If the dependent variable is categorical, CART produces a
classification tree. And if the variable is continuous, it
produces a regression tree.
11. THE KEY IDEA
Recursive Partitioning
Take all of your data.
Consider all possible values of all variables.
Select the variable/value (X=t1) that produces the greatest
“separation” in the target.
(X=t1) is called a “split”.
If (X< t1) then send the data to the “left”; otherwise, send data point
to the “right”.
Now repeat same process on these two “nodes”
You get a “tree”
Note: CART only uses binary splits.
13. STEP 1
Starting with the first variable, CART splits a variable at all of
its possible split points. At each possible split point of the
variable, the sample splits into two binary or child nodes.

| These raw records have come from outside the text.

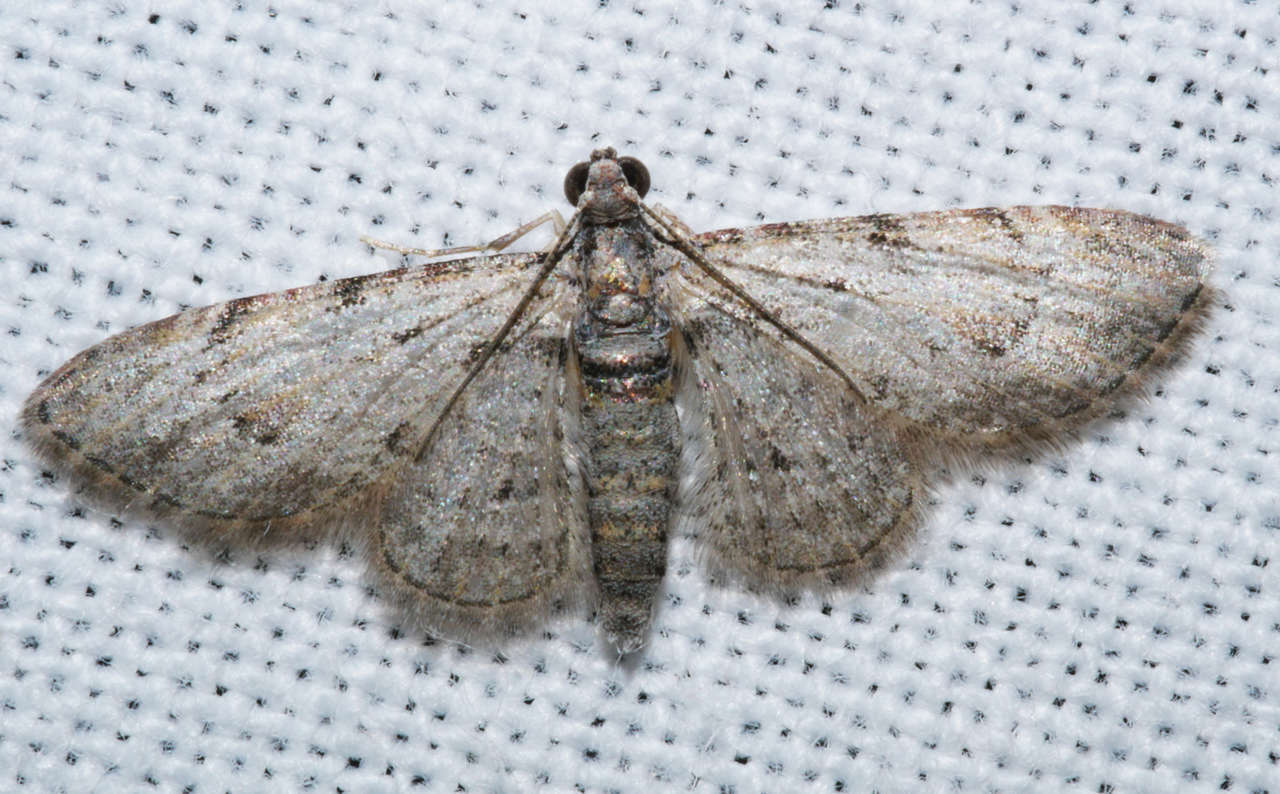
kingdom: Animalia
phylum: Arthropoda
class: Insecta
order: Lepidoptera
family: Geometridae
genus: Chloroclystis
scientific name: Chloroclystis insigillata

Cases with the “yes” response to the question posed are sent
to the left node and the “no” responses are sent to the right
node.
It is also possible to define these split based on linear
combinations of variables.
14. STEP 2
CART the applies its goodness of a split criteria to each split
point and evaluates the reduction in impurity, or
heterogeneity due to the split.
This is based on the “Split criterion”. This works in the
following fashion:
Suppose the dependent variable is categorical, taking on
the value of 1 and 2.
The probability distribution of these variables at a given
node t are p(1|t) & p(2|t), respectively.
15. STEP 2
A measure of heterogeneity, or impurity at node, i(t) is a
function of these probabilities,
In the case of categorical dependent variables, CART allows
for a number of specifications of this function.
The objective is to maximize the reduction in the degree of
heterogeneity in i(t).
i(t) = N ( p(1|t), p(2|t) ).
where, i(t) is a generic function.
16. STEPS 3, 4 & 5
It selects the best split on the variable as that split for which
reduction in impurity is the highest, as described in step 2.
Steps 1-3 are repeated for each of the remaining variables at
the root node. CART then ranks all the “best” splits on each
variable according to the reduction in impurity achieved by
each split.
It selects the variable and its split point that most reduced
impurity of the root or parent node.
17. STEPS 6 & 7
CART then assigns classes to these nodes according to a rule
that minimizes misclassification costs. Although all
classification tree procedures will generate some errors, there
are algorithms within CART designed to minimize these.
Steps 1-6 are repeatedly applied to each non – terminal child
node at each of the successive stages.
18. STEP 8
CART continues the splitting process and builds a large tree.
The large tree can be achieved if the splitting process
continues until every observation constitutes a terminal node.
Obviously, such a tree will have a large number of terminal
nodes that are either pure or very small in content.
Having generated a large tree, CART then prunes the result
using cross – validation & creates a sequence of a nested
trees. This also produce a cross – validation error rate & from
this the optimal tree is selected.
19. Simple Example
Goal: Classify a record as “is owner” or “not”
Rule might be “If lot size < 19, and if income > 84.75, then class =
“owner”.
Recursive partitioning
Repeatedly split the records into two parts so as to achieve
maximum homogeneity within the new parts
Pruning the tree
Simplify the tree by pruning peripheral branches to avoid overfitting.
20. Impurity
Obtain overall impurity measure (weighted avg. of individual
rectangles).
At each successive stage, compare this measure across all
possible splits in all variables.
Choose the split that reduces impurity the most.
Chosen split points become nodes on the tree.
24. Summary
Classification and Regression Trees are an easily
understandable and transparent method for predicting or
classifying new records.
A tree is a graphical representation of a set of rules.
Trees must be pruned to avoid over-fitting of the training
data.
As trees do not make any assumptions about the data
structure, they usually require large samples.